Sunday, April 14, 2013

Doubt and Fear

Doubt and Fear
John 20:19-31
            Which is worse—doubt or fear?  We might answer, “They’re equally bad!”  But are they?  Perhaps our reactions to doubt and to fear can help us see a difference.
            I’m tired, and my legs are sore from walking and standing all day.  I’m in the middle of a heavy day of shopping with my wife.  As a good husband (actually, because I don’t want to look bad) I’m carrying most of the shopping bags.  We enter the last (I hope!) store of the day.  Over in the corner I see a rickety old chair.  I doubt it can hold me, but after poking and prodding it, and pushing down hard on it with both hands, I sit—and it doesn’t collapse.  I’ve overcome my doubt and found comfort—at last.
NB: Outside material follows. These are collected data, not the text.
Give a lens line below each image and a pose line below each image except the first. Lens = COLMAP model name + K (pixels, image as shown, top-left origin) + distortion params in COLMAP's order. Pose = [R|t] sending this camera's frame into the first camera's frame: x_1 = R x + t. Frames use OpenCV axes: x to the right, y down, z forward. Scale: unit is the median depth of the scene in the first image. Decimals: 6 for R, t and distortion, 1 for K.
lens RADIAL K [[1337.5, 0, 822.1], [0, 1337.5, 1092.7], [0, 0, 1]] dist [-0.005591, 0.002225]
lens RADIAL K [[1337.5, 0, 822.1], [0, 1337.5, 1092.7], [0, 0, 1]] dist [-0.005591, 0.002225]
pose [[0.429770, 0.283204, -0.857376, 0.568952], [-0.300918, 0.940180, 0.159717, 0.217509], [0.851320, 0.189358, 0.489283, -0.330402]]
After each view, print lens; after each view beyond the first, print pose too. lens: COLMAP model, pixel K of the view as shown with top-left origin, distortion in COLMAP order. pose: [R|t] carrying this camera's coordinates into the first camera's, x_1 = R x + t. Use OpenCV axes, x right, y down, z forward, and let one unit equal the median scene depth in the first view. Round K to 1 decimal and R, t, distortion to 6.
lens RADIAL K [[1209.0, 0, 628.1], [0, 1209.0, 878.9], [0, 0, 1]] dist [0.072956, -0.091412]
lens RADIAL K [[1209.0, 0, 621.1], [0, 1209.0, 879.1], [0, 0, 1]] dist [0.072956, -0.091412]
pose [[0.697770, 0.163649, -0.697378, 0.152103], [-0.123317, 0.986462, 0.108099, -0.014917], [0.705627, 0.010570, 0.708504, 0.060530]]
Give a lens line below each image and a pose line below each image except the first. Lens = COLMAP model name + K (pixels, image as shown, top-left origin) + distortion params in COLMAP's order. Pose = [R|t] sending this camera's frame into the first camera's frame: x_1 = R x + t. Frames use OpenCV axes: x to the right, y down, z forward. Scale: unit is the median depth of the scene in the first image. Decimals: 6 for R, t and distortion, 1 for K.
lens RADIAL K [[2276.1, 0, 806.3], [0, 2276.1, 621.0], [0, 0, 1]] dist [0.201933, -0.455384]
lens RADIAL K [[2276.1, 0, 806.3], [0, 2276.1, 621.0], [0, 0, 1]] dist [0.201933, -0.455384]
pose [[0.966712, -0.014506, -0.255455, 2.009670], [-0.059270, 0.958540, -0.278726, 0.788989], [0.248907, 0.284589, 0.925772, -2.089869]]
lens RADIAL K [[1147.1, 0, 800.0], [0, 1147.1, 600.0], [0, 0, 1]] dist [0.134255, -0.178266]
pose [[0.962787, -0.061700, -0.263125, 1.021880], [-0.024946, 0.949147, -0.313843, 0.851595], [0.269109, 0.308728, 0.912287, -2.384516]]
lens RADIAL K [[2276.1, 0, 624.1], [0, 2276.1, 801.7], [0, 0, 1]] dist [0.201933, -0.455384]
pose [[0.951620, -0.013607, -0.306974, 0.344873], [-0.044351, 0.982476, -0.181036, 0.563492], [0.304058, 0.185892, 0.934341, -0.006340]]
            Same scenario:  I’m just as tired, just as anxious to take a load off, and the chair is just as rickety, and yet inviting.  This time, however, I’m afraid.  I look at that chair and imagine all the things that could go wrong.  The legs could break.  The back could collapse.  The chair wobbles so much when I move it that I am sure it won’t hold my weight.  So, out of fear that I might wind up in a worse state than I am now, I walk away.  There it stands, ready to receive me if I only trust it—but I don’t.  I’m still tired, my legs are still sore, but it’s worse now because I’m too afraid to find relief.
            It is the evening of that first Easter.  The disciples are huddled in a room with the door locked “for fear of the Jews.”  Suddenly, Jesus is there among them.  “Shalom,” Jesus says.  “Peace be with you.”  We know what Jesus means.  In John 14:27, at the Passover supper, he said, “Peace I leave with you; my peace I give to you.  Not as the world gives do I give to you.”  God’s peace is different from the world’s peace—if there even is such a thing.  Jesus offers his followers the peace that passes all understanding, peace so complete that one doesn’t have to be afraid even if it seems there might be a ghost in the room.
            John tells us Thomas was missing that night.  We don’t know why he wasn’t there.  All we know is that he was absent—and one other thing.  He seems to be the only disciple who’s not afraid to leave the room.  Wherever he was, he wasn’t locked in with the rest.  Thomas returned after Jesus had left.  When the others told him, “We have seen the Lord,” he didn’t believe them.  He said he’d have to see for himself before he’d accept that Jesus had risen.
            Eight days later, nothing had changed.  The disciples were still locked in the same room.   They hadn’t moved. The only difference was that Thomas was present.  The others had seen the risen Jesus more than a week before, but they were still huddled together, presumably still afraid of the Jews.  Their Lord’s appearance had made no difference. 
            Then, Jesus was with them again.  He spoke to Thomas.  “See the marks in my hands,” Jesus said.  “Touch the wound in my side.”  There is no record that Thomas touched Jesus.  We only know he said, “My Lord and my God!”  With those words he affirmed the deity of the risen Christ.
            So…which is worse—fear or doubt?  Thomas doubted until he saw Jesus; then his doubt disappeared.  The other disciples had seen Jesus, but were still afraid to move, still too paralyzed to realize that if Jesus could rise from the dead, they had nothing to worry about from the Jews.  Death had been conquered.  No one could harm them.
            We all doubt at times.  That’s to be expected.  It doesn’t stop us; it just slows us down a little.  But fear?  Fear debilitates, freezing us in place, keeping us from moving forward.  There may be reasons to doubt, but there’s never reason to fear.  Christ is risen!  He is risen indeed!